I would guess it was sometime around October 1990 that I took a room in a shared house in Boyne Road, Lewisham. For legal reasons the place had been divided into separate floors, each with its own kitchen and bathroom, amounting to a total of five rooms all sharing the same front door. I was upstairs with the largest room of the house overlooking a quiet, moderately leafy street. It wasn't ideal, but I was in my twenties and that was what I was able to afford at the time, plus my landlord was an amiable Indian and I got on well with him. This was an important consideration because my previous landlord had been an absolute tosser.
Another consideration was the people with whom I shared facilities. In Chatham these had been an extremely elderly lady whose door would slam shut like the cork barrier of a trapdoor spider whenever I emerged from my room, presenting the slightly eerie realisation that for some reason she had the shared hall and stairwell under surveillance at all other times; and an ageing and stumbling alcoholic who would grunt to himself and block the toilet with bloated drinker's turds, as my friend Carl identified them when he came to visit. Needless to say, it had been kind of depressing. It's not that I necessarily wanted to hang out with my housemates, but it would have been nice to live with people who didn't provide such a vivid and constant reminder of one's own steady progress towards the grave.

> **Exercise requirements**
1. Answer these questions about the shared-house passage, one per line:
(a) On which road and in which area was the shared house?
(b) How many rooms in total shared the same front door?
(c) What did the elderly lady's door slam shut like?
2. Duplicate the shared-house passage from "Another consideration was" up to and including "towards the grave.".

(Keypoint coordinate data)
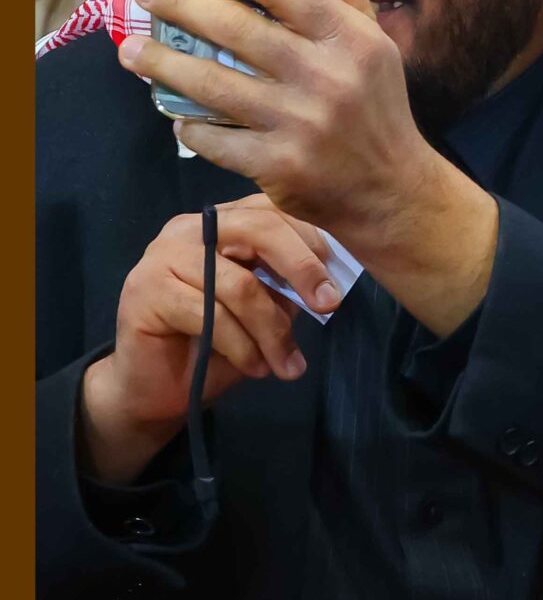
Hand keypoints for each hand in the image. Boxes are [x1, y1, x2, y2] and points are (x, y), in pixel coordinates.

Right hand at [79, 195, 339, 484]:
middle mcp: (189, 230)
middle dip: (302, 268)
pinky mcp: (146, 291)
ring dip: (273, 332)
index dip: (312, 240)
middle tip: (329, 306)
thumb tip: (329, 282)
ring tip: (287, 365)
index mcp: (221, 224)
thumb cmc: (218, 345)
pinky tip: (255, 368)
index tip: (340, 280)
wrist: (160, 389)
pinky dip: (243, 348)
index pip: (272, 211)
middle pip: (258, 230)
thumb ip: (287, 286)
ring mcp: (162, 257)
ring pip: (240, 285)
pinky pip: (211, 316)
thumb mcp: (265, 309)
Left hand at [119, 0, 495, 335]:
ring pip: (212, 83)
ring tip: (134, 51)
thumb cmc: (376, 108)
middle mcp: (329, 78)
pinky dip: (188, 123)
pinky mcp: (279, 165)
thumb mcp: (374, 45)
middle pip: (237, 29)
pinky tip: (177, 111)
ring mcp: (301, 124)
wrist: (393, 191)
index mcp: (353, 40)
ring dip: (162, 63)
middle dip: (179, 5)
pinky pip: (213, 137)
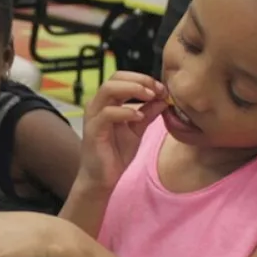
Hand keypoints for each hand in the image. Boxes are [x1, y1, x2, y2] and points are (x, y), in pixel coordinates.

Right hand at [81, 72, 168, 189]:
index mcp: (108, 102)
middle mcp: (98, 105)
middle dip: (140, 80)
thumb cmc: (115, 154)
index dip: (143, 79)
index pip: (123, 78)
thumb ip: (148, 113)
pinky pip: (108, 113)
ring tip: (150, 97)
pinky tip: (140, 117)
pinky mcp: (93, 129)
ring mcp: (94, 116)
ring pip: (109, 89)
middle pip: (115, 78)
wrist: (102, 179)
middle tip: (158, 89)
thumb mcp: (137, 129)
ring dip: (133, 89)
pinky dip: (126, 112)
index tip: (162, 89)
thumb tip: (163, 98)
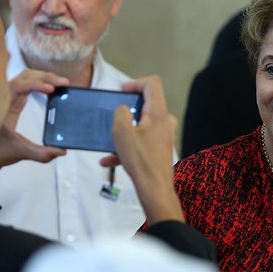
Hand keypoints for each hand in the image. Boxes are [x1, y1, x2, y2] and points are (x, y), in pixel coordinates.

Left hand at [0, 70, 68, 192]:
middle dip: (45, 77)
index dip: (36, 84)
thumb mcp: (20, 153)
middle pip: (24, 77)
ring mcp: (7, 98)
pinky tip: (50, 89)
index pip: (19, 86)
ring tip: (59, 84)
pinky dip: (39, 83)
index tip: (51, 90)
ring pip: (25, 78)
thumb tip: (61, 151)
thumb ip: (41, 154)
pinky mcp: (13, 102)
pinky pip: (26, 85)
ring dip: (43, 78)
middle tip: (63, 83)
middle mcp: (2, 99)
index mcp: (0, 107)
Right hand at [100, 75, 182, 224]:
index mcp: (159, 112)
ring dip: (123, 131)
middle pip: (146, 104)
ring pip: (141, 125)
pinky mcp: (160, 149)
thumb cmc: (140, 159)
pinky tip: (107, 160)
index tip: (121, 91)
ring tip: (107, 140)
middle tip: (112, 115)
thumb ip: (120, 113)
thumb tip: (123, 109)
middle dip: (127, 109)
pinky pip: (141, 142)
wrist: (155, 189)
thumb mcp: (121, 132)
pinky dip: (126, 147)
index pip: (152, 84)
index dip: (135, 82)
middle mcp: (165, 121)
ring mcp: (164, 135)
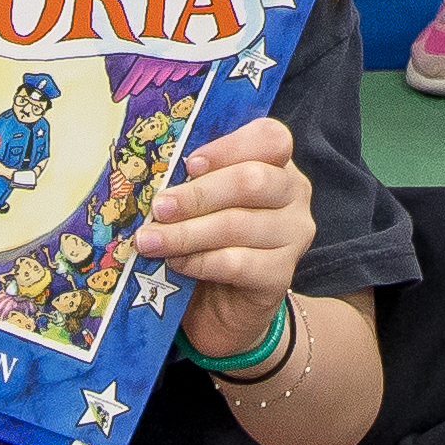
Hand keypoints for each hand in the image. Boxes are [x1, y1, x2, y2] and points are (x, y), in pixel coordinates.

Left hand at [137, 116, 316, 327]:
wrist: (225, 305)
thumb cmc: (210, 239)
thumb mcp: (204, 203)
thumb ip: (193, 182)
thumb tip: (156, 174)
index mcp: (278, 163)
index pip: (270, 138)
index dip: (228, 148)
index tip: (189, 165)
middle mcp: (294, 194)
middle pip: (252, 181)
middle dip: (197, 195)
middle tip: (158, 208)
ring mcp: (293, 235)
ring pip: (238, 224)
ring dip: (186, 233)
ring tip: (150, 240)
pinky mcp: (282, 275)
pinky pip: (237, 263)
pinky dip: (199, 261)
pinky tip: (176, 262)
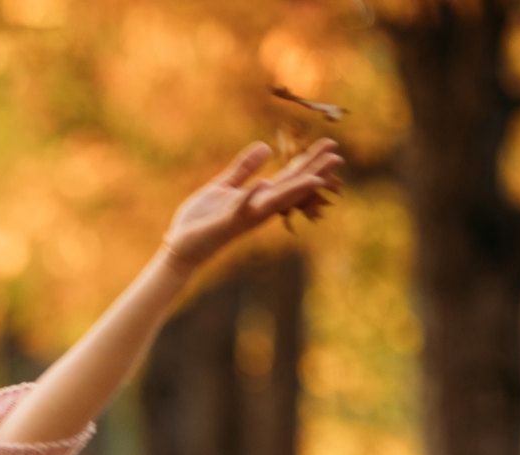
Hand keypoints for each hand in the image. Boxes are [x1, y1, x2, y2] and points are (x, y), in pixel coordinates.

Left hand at [160, 139, 342, 271]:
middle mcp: (257, 208)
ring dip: (294, 189)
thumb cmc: (202, 219)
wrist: (181, 245)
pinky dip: (250, 198)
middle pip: (290, 187)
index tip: (329, 144)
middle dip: (314, 172)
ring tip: (316, 177)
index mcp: (258, 198)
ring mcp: (244, 216)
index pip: (289, 177)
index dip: (309, 161)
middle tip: (338, 156)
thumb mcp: (224, 186)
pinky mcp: (225, 223)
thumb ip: (243, 169)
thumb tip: (265, 146)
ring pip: (274, 201)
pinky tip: (261, 184)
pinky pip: (240, 209)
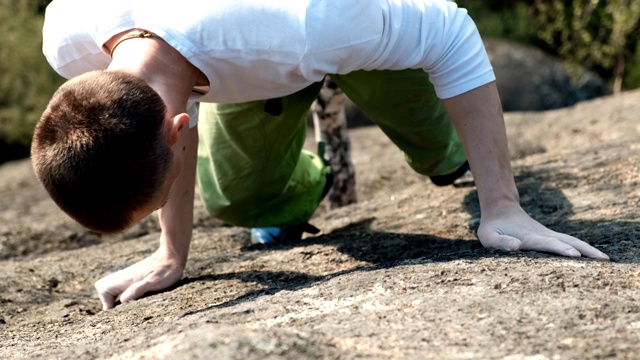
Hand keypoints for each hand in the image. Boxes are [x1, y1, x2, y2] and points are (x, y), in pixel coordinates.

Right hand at [94, 248, 185, 309]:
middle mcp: (125, 275)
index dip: (107, 303)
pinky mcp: (134, 274)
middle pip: (102, 286)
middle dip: (106, 299)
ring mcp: (128, 274)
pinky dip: (119, 291)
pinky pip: (118, 282)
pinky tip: (131, 297)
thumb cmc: (167, 270)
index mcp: (127, 279)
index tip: (118, 311)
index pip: (104, 289)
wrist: (173, 254)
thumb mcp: (155, 282)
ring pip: (109, 283)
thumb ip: (138, 290)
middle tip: (118, 308)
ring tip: (124, 305)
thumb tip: (123, 301)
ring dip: (112, 295)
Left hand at [477, 204, 608, 259]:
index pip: (547, 244)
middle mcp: (542, 235)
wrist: (501, 209)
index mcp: (528, 237)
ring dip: (587, 249)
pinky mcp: (549, 237)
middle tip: (602, 259)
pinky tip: (593, 256)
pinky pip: (568, 242)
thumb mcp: (489, 235)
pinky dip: (582, 248)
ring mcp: (548, 235)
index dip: (560, 249)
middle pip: (566, 242)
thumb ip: (500, 241)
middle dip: (583, 251)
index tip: (574, 255)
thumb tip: (515, 246)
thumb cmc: (493, 226)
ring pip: (571, 241)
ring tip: (605, 259)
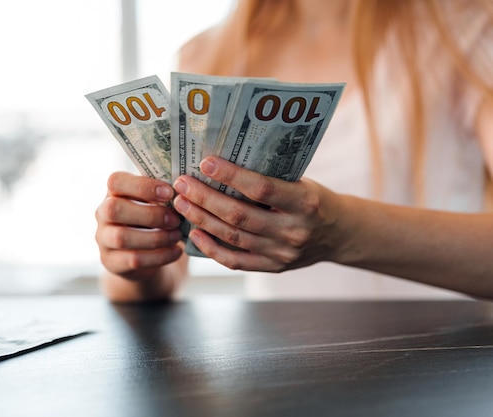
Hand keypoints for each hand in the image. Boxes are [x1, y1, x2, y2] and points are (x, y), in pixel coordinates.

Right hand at [95, 172, 183, 281]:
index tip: (170, 192)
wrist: (147, 254)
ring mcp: (103, 239)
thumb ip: (162, 194)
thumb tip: (185, 189)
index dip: (143, 186)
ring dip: (156, 237)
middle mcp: (102, 213)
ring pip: (122, 237)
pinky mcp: (111, 262)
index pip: (116, 181)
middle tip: (175, 219)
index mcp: (114, 192)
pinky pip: (133, 260)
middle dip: (150, 214)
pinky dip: (159, 256)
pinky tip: (176, 251)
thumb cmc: (155, 219)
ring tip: (177, 236)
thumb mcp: (156, 202)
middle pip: (114, 209)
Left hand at [173, 156, 344, 271]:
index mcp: (304, 203)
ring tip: (181, 203)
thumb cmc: (313, 199)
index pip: (261, 188)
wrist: (338, 234)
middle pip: (239, 215)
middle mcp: (293, 231)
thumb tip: (222, 164)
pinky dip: (211, 248)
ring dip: (201, 219)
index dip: (230, 176)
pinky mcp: (273, 268)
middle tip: (182, 183)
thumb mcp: (300, 182)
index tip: (205, 162)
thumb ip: (269, 178)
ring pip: (233, 237)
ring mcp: (282, 254)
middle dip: (205, 198)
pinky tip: (194, 233)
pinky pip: (235, 261)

> **Answers**
1.
(a) Boyne Road, Lewisham
(b) Five
(c) The cork barrier of a trapdoor spider

2.
Another consideration was the people with whom I shared facilities. In Chatham these had been an extremely elderly lady whose door would slam shut like the cork barrier of a trapdoor spider whenever I emerged from my room, presenting the slightly eerie realisation that for some reason she had the shared hall and stairwell under surveillance at all other times; and an ageing and stumbling alcoholic who would grunt to himself and block the toilet with bloated drinker's turds, as my friend Carl identified them when he came to visit. Needless to say, it had been kind of depressing. It's not that I necessarily wanted to hang out with my housemates, but it would have been nice to live with people who didn't provide such a vivid and constant reminder of one's own steady progress towards the grave.